It was easier to load onto an estate car than it is onto a midi-MPV, but still OK.

Why roof?

1. it uses the same lateral bars as the roofbox we already had.

2. The car get no wider with bikes on it.

3. Visibility to the rear is unchanged.

4. I hate webbing straps and the like - which some rear carriers depend on.

5. We can get into the boot/hatch with great ease.

6. I imagined a roof system would be easier to use on several cars - so far that's proved correct. Some tailgate systems seem to fit only a few models.

7. Some tailgate systems need a seprate number plate, which I just don't find elegant.

With things as they are, I can put three bikes on the roof, with a couple of surfboards (minus fins) strapped next to them. Or I can go with the roofbox and one bike. I could do box and 2 bikes, but I'm not enterprising enough...

There's also a boot for another couple of bikes sans wheels, although the cleated shoes, pumps, tools, helmets etc take up a remarkable amount of space with a family on board.

Bad things about the roof?

1. I'm short (5'8") and it can be comical putting the bikes up. I have to stand on the sill of the rear door. Getting them down it's 'best if we don't park near other cars'. In other words, I'm likely to end up falling backwards with bike over my head and a worried look on my face.

2. The clamps that go around the bike frame are fiddly to adjust - so I need to figure out which roof-thingy to use for which bike... super-narrow 531 steel road bike of crazy-fat Pace rc303 hardtail.... or something in between. That can be tiresome.

3. You must remember you have bikes on the roof. Those clangy horizontal bars on chains like the ones on the height restrictor at the McDonalds Drive-Through just outside Hereford will otherwise cause you to curse and blaspheme. Luckily, they are light alloy and do only superficial damage at low speed... 

4. I dare say MPG suffers too... But life's too short to worry about that.

5. Security.
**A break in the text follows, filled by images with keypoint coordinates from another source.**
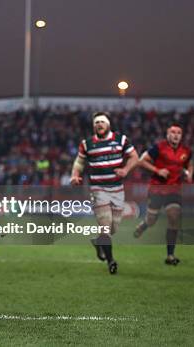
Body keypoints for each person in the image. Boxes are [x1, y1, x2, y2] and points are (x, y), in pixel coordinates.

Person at [70, 112, 138, 274]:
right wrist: (75, 175)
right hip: (98, 189)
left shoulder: (120, 140)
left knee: (113, 227)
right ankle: (111, 261)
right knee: (106, 226)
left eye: (102, 122)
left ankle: (99, 242)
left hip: (117, 190)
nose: (99, 124)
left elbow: (134, 156)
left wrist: (126, 169)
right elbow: (79, 162)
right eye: (96, 123)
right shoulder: (87, 144)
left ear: (108, 124)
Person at [133, 123, 194, 265]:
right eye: (173, 132)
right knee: (152, 220)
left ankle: (170, 255)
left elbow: (190, 163)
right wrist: (157, 170)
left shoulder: (186, 151)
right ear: (168, 134)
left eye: (179, 132)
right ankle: (144, 225)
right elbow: (142, 161)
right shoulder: (159, 148)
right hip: (157, 189)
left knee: (174, 217)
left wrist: (189, 174)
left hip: (174, 190)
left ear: (182, 135)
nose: (176, 135)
If it's a single bike, I whip the wheels off and stick it in the boot. The boot is always favourite for me.

6. More expensive on ferries etc. with the extra height.

I drove to Paris a couple of years ago with teenage daughter to spend a w/e riding round the city. We took 2 old MTBs in the boot of a Ford Ka - with tons of room left over for luggage (seats folded). Great fun, nicer than Velib and the tiny little Ka swallowed the bikes in one bite.

So boot is favourite, followed by roof. In my not very organised mind, anyway.


----------



## bof (1 Apr 2011)

I did have a problem years ago with extremely strong crosswinds and a bike on a roofrack, but we're talking extreme weather that day - gusts of force 10, otherwise you're OK with roofracks. Mpg does suffer a bit, but only really on motorways.

I have an estate and use a towbar mounted rack when the car is full. The advantage is ease of loading and unloading and greater fuel efficiency than on the roof (which I doubt you'd get on a saloon).


----------